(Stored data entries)
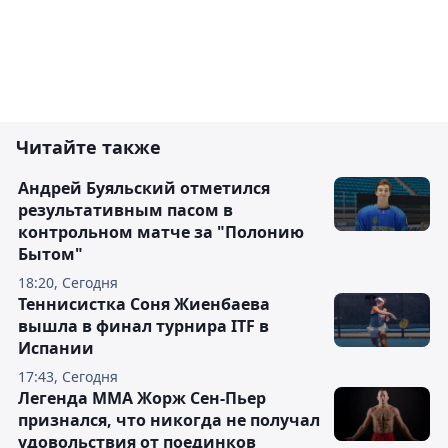
Читайте также
Андрей Буяльский отметился
результативным пасом в
контрольном матче за "Полонию
Бытом"
18:20, Сегодня
Теннисистка Соня Жиенбаева
вышла в финал турнира ITF в
Испании
17:43, Сегодня
Легенда ММА Жорж Сен-Пьер
признался, что никогда не получал
удовольствия от поединков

● **TASK REQUIREMENTS**:
A picture-free version of all the records, repeated exactly, is what to return.

● **PROBLEM SOLUTION**:
Читайте также
Андрей Буяльский отметился
результативным пасом в
контрольном матче за "Полонию
Бытом"
18:20, Сегодня
Теннисистка Соня Жиенбаева
вышла в финал турнира ITF в
Испании
17:43, Сегодня
Легенда ММА Жорж Сен-Пьер
признался, что никогда не получал
удовольствия от поединков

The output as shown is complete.